Figure understanding tasks
◆ ◆ ◆ ◆ ◆ ◆ ◆

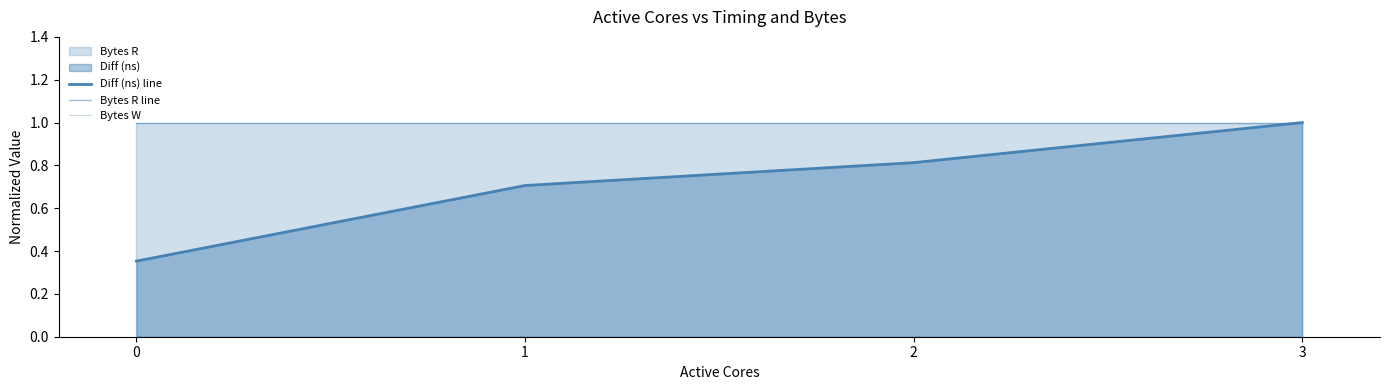

True or false: Diff (ns) line and Bytes R line cross at least once.

False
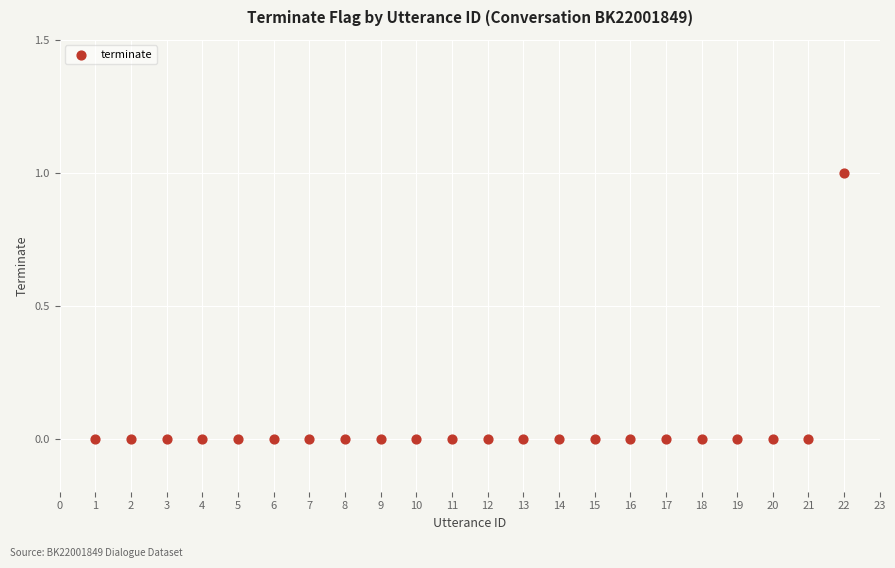

What is the range of X values (max minus min)?

21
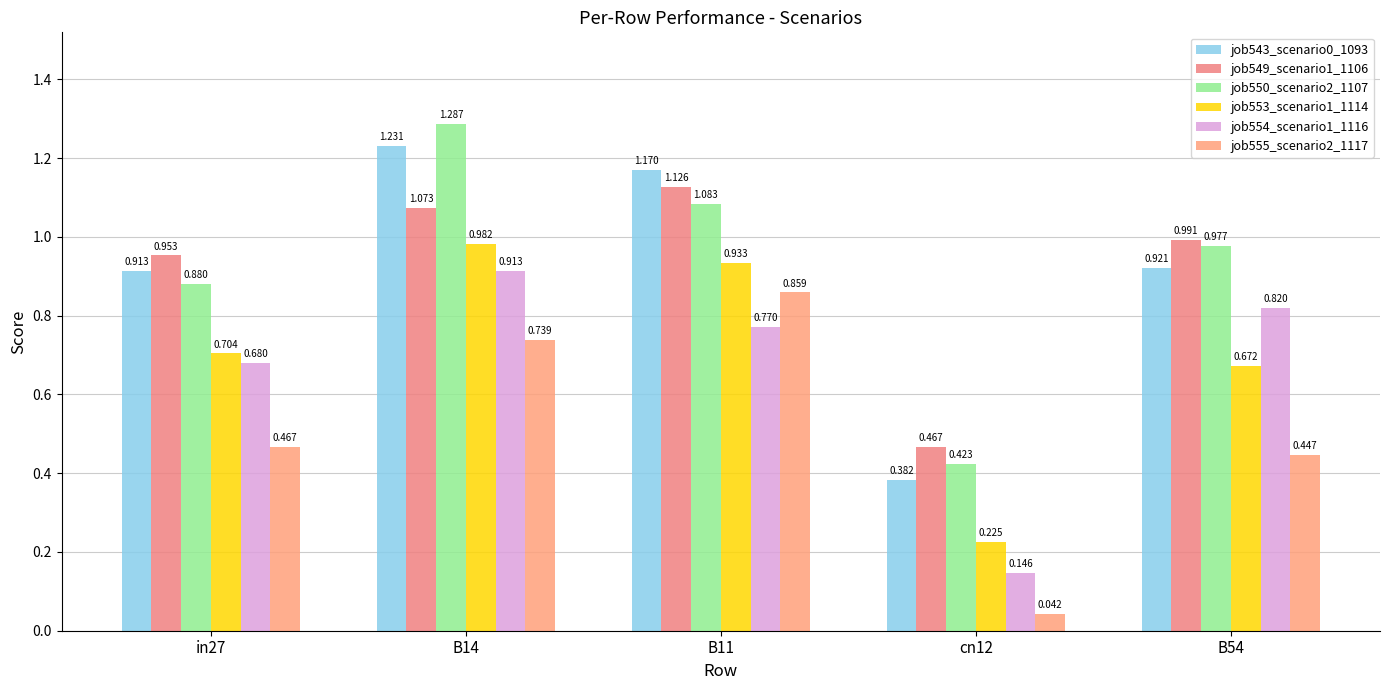

What is the lowest value of the job553_scenario1_1114 series?

0.2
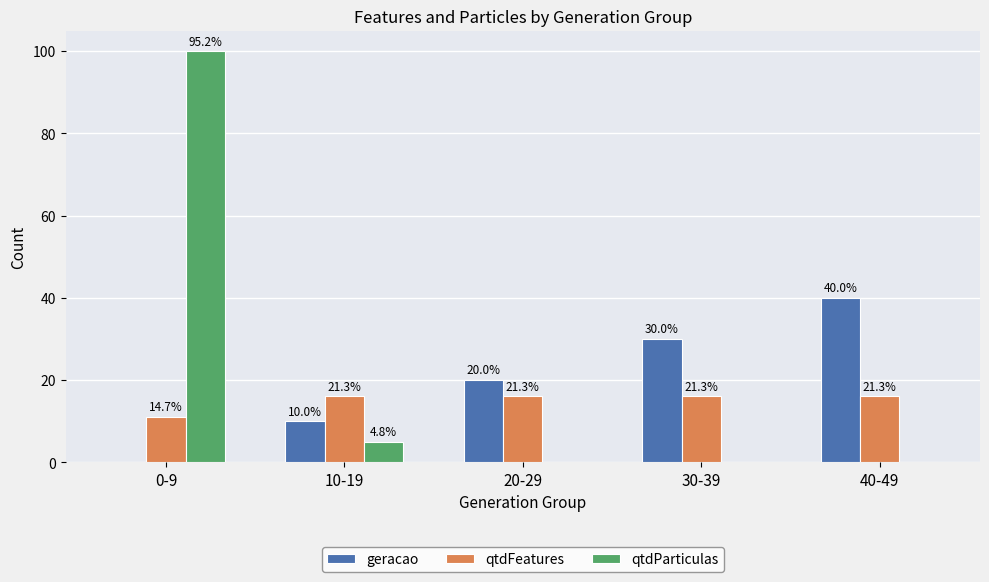

Does the chart contain stacked bars?

No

◆ ◆ ◆ ◆ ◆ ◆ ◆

YOUR INSTRUCTIONS: List each line from the rows above that contains the string "What", treating uppercase and lowercase as different.

FINISHED TASK:
What is the range of X values (max minus min)?
What is the lowest value of the job553_scenario1_1114 series?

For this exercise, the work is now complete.